George Flyod vendicato in carcere

I detenuti spesso cedono al fascino della vendetta, non hanno niente da perdere. George Floyd è stato di fatto vendicato da un recluso.

La popolazione globale assistette all’agghiacciante assassinio di George Floyd, un afroamericano trattenuto dalla polizia in quanto colpevole di aver utilizzato una banconota contraffatta all’interno di un negozio. Le forze dell’ordine lo circondarono e lo costrinsero a terra, sul cemento bollente, senza possibilità di muoversi e respirare. Uno di loro, che verrà successivamente condannato a 22 anni di reclusione per omicidio, si adagiò con le ginocchia sul collo e sulla schiena di Floyd. Per nove minuti quest’ultimo tentò di divincolarsi, in quanto impossibilitato a far entrare correttamente l’aria nei polmoni.

George Floyd vendicato
George Floyd è stato vendicato in carcere, si trasformò nel simbolo del Black Lives Matter – foto: ansa – rationalinternational.net

George Floyd morì per mano di poliziotti indifferenti alla sua sofferenza, incapaci di percepire l’umanità dell’uomo in stato di arresto. Una fine lenta, sofferente ed angosciante. Egli divenne il simbolo del movimento Black Lives Matter, il cui obiettivo risiede tutt’oggi nella lotta contro le discriminazioni. Floyd non è morto per il crimine commesso, bensì per il colore della sua pelle. E così Derek Chauvin venne condotto a processo per aver violato i diritti civili del cittadino afroamericano e per omicidio di secondo grado. Quattro anni dopo, qualcuno ha pensato di vendicare George.

Vendetta per George Floyd

Derek Chauvin è stato condannato a 21 anni per la violazione dei diritti civili, ai quali si aggiungono 22 anni per la morte di George Floyd. Nel 2020 venne trasferito in isolamento in una struttura penitenziaria del Minnesota. Considerando l’influenza sempre crescente del movimento Black Lives Matter, le autorità temevano in possibili ripercussioni. L’ex poliziotto venne rinchiuso in una cella singola, per 23 ore al giorno, costantemente sorvegliato dal personale penitenziario. Dopodiché, calmate le acque, Chauvin venne trasferito in una prigione di media sicurezza, la Federal Correctional Institution di Tucson.

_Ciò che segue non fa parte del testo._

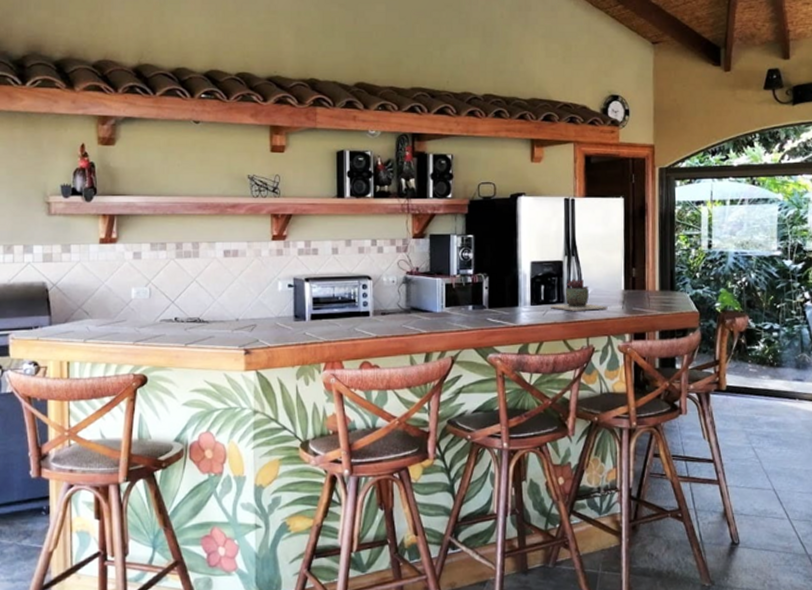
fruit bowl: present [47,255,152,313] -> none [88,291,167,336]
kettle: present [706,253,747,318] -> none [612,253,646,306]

Ed è proprio qui che George Floyd ha ottenuto vendetta.

Derek Chauvin aggredito in carcere
Derek Chauvin aggredito in carcere, non sono chiare le dinamiche dell’accaduto – foto: ansa – rationalinternational.net

Un detenuto ha aggredito l’ex poliziotto con un coltello. Le forze dell’ordine sono intervenute prontamente per separare i due, ciò nonostante Chauvin ha presentato delle ferite particolarmente profonde. E’ stato condotto in ospedale, dove si trova tutt’oggi in condizioni gravi. Nel frattempo la struttura penitenziaria, che ospita oltre 380 detenuti, ha sospeso temporaneamente le visite. Attualmente non sono chiare le dinamiche dell’accaduto e soprattutto come sia possibile che il detenuto, colpevole dell’aggressione, avesse a disposizione un’arma da taglio.